Shy M E, Blake J, Krajewski K, Fuerst D R, Laura M, Hahn A F, Li J, Lewis R A, Reilly M
Department of Neurology, Wayne State University, Detroit, MI 48201, USA.
Neurology. 2005 Apr 12;64(7):1209-14. doi: 10.1212/01.WNL.0000156517.00615.A3.
To determine the validity and reliability of the Charcot-Marie-Tooth disease (CMT) neuropathy score (CMTNS) in patients with inherited neuropathy.
Natural history studies and potential treatment trials for patients with various forms of CMT are limited by the lack of quantitative methodologies to monitor disease progression. Most cases of CMT can be considered length-dependent axonal neuropathies because disability for even the demyelinating forms correlates with length-dependent axonal degeneration. The total neuropathy score (TNS) is a validated composite measure of disability in length-dependent axonal neuropathies but is weighted toward predominantly sensory neuropathies. Thus, the authors have devised a CMTNS, modified from the TNS, to provide a single measure to quantify CMT disability.
The authors measured inter- and intrainvestigator reliability of the CMTNS and performed a validation of the score with the Neuropathy Impairment Score (NIS), patient self-assessment scores, an ambulation index, and other measures of disability.

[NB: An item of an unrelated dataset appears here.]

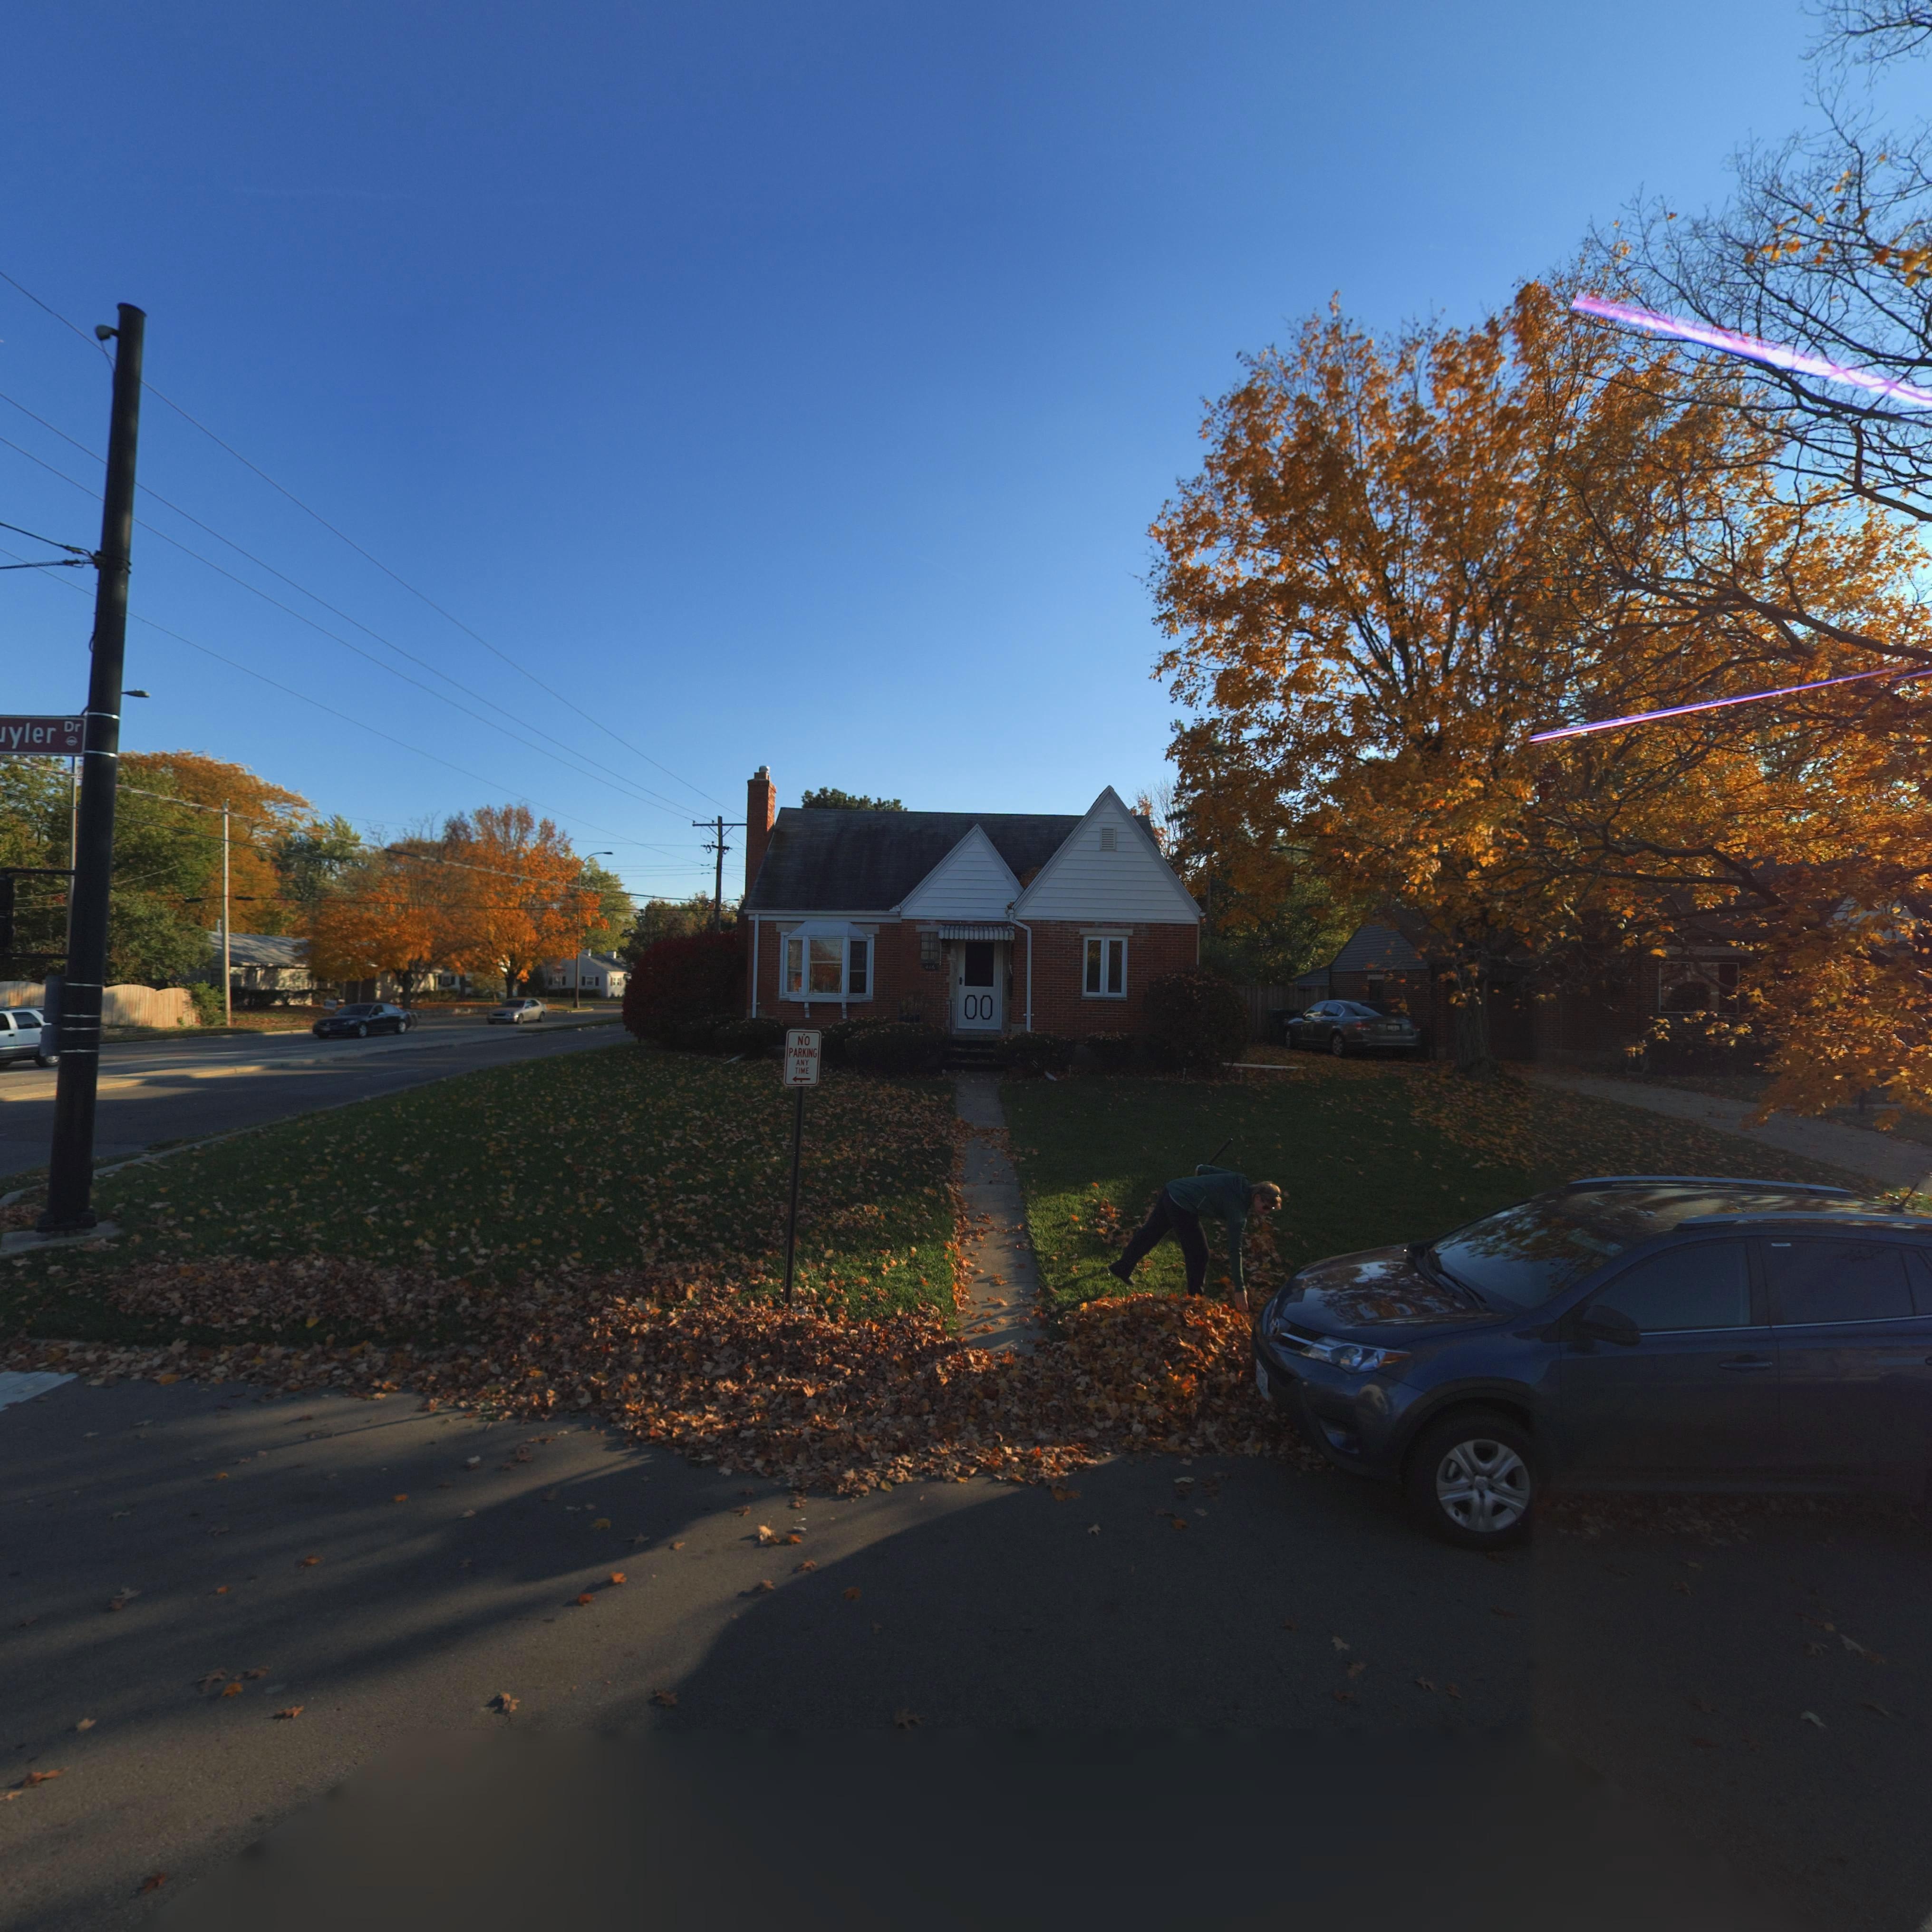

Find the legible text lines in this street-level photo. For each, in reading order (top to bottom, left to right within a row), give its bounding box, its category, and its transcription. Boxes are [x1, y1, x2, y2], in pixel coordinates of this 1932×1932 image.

[924, 964, 936, 970] StreetNumber: 416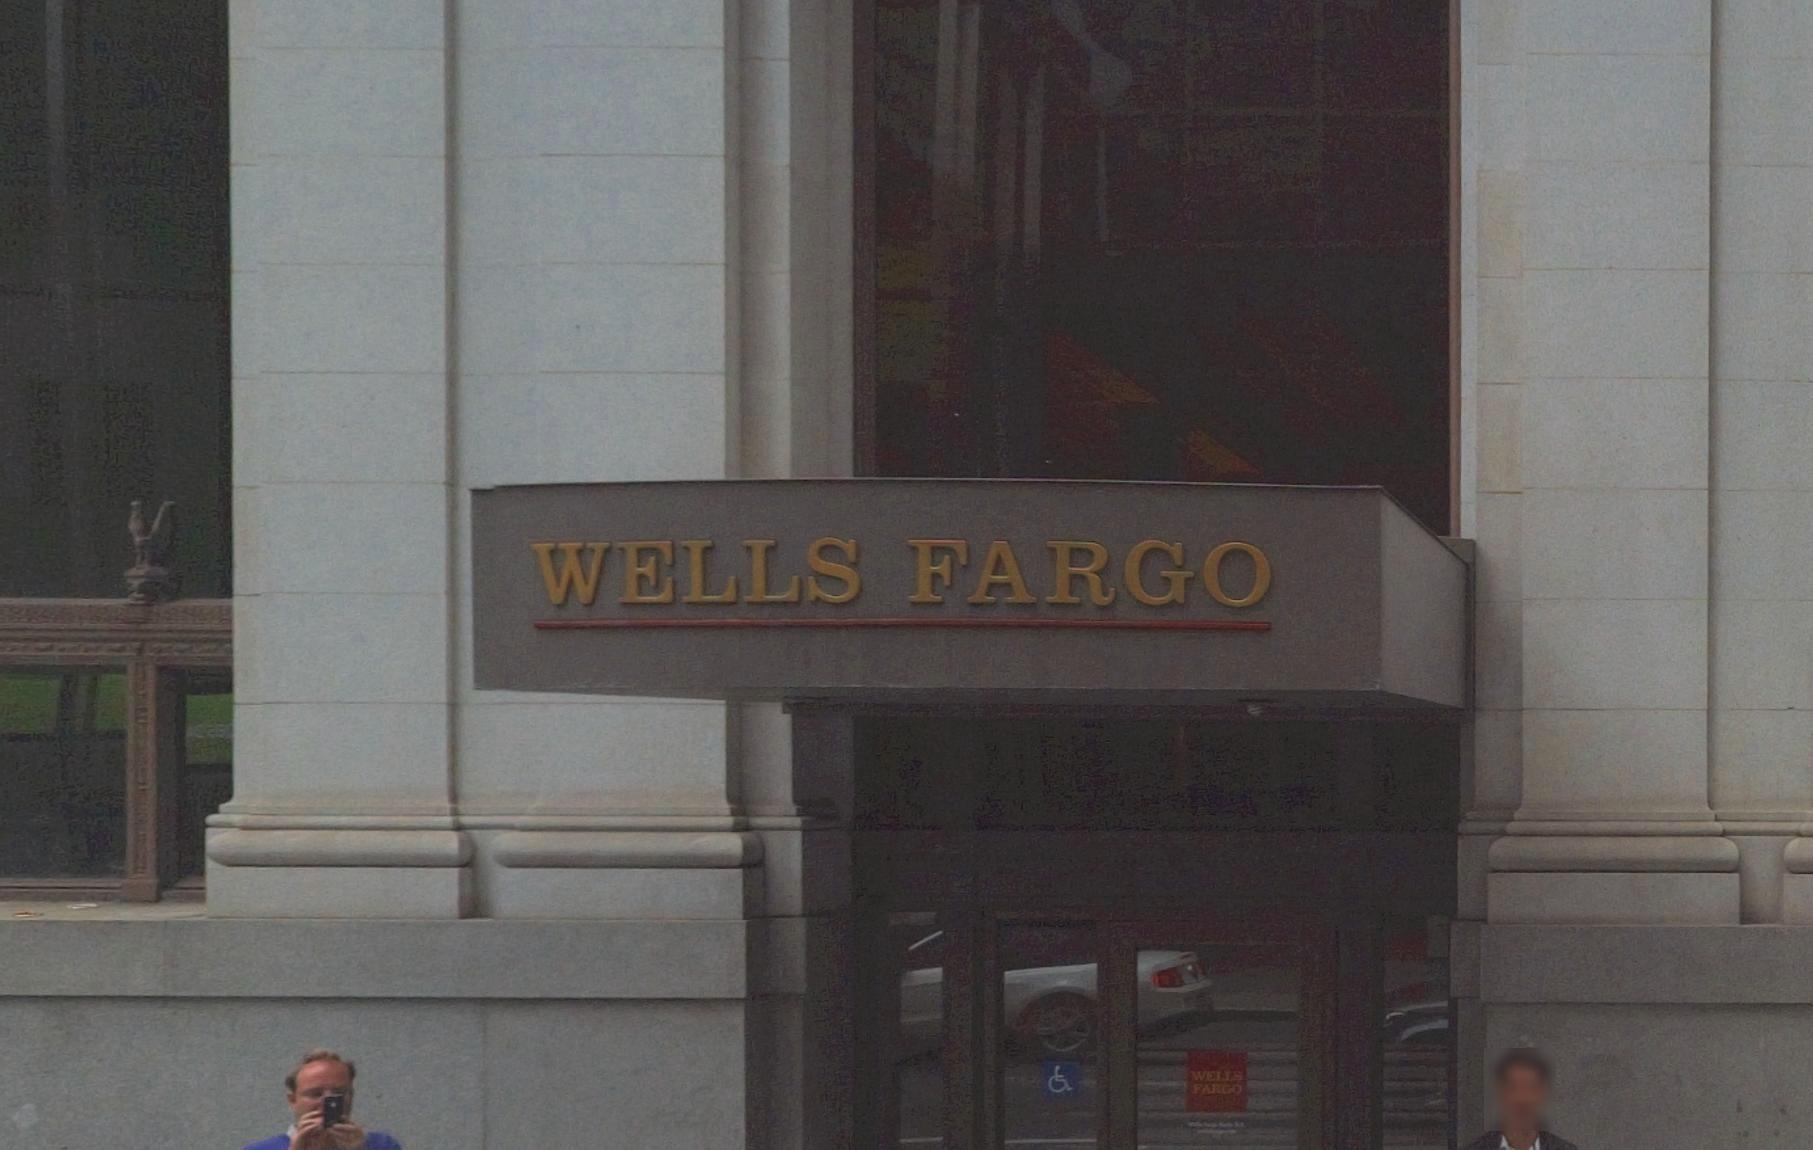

Inter- and intrainvestigator reliability was more than 95% in the 60 patients evaluated. Patients could be divided into mild (CMTNS, < or =10), moderate (CMTNS, 11 to 20), and severe (CMTNS, > or =21) categories and demonstrated excellent correlations among all measures of disability.
The Charcot-Marie-Tooth disease (CMT) neuropathy score is a validated measure of length-dependent axonal and demyelinating CMT disability and can be investigated as an end point for longitudinal studies and clinical trials of CMT.
确定遗传性神经病患者中夏科-马里-图斯病(CMT)神经病评分(CMTNS)的有效性和可靠性。
各种形式CMT患者的自然史研究和潜在治疗试验受到缺乏监测疾病进展的定量方法的限制。大多数CMT病例可被视为长度依赖性轴索性神经病,因为即使是脱髓鞘形式的残疾也与长度依赖性轴索变性相关。总神经病评分(TNS)是长度依赖性轴索性神经病中已验证的残疾综合测量指标,但主要侧重于感觉性神经病。因此,作者从TNS修改设计了CMTNS,以提供一种单一指标来量化CMT残疾程度。
作者测量了CMTNS在研究者之间和研究者内部的可靠性,并使用神经病损害评分(NIS)、患者自我评估评分、步行指数和其他残疾测量指标对该评分进行了验证。
在评估的60例患者中,研究者之间和研究者内部的可靠性均超过95%。患者可分为轻度(CMTNS,≤10)、中度(CMTNS,11至20)和重度(CMTNS,≥21)类别,并且所有残疾测量指标之间均显示出极好的相关性。
夏科-马里-图斯病(CMT)神经病评分是长度依赖性轴索性和脱髓鞘性CMT残疾的有效测量指标,可作为CMT纵向研究和临床试验的终点进行研究。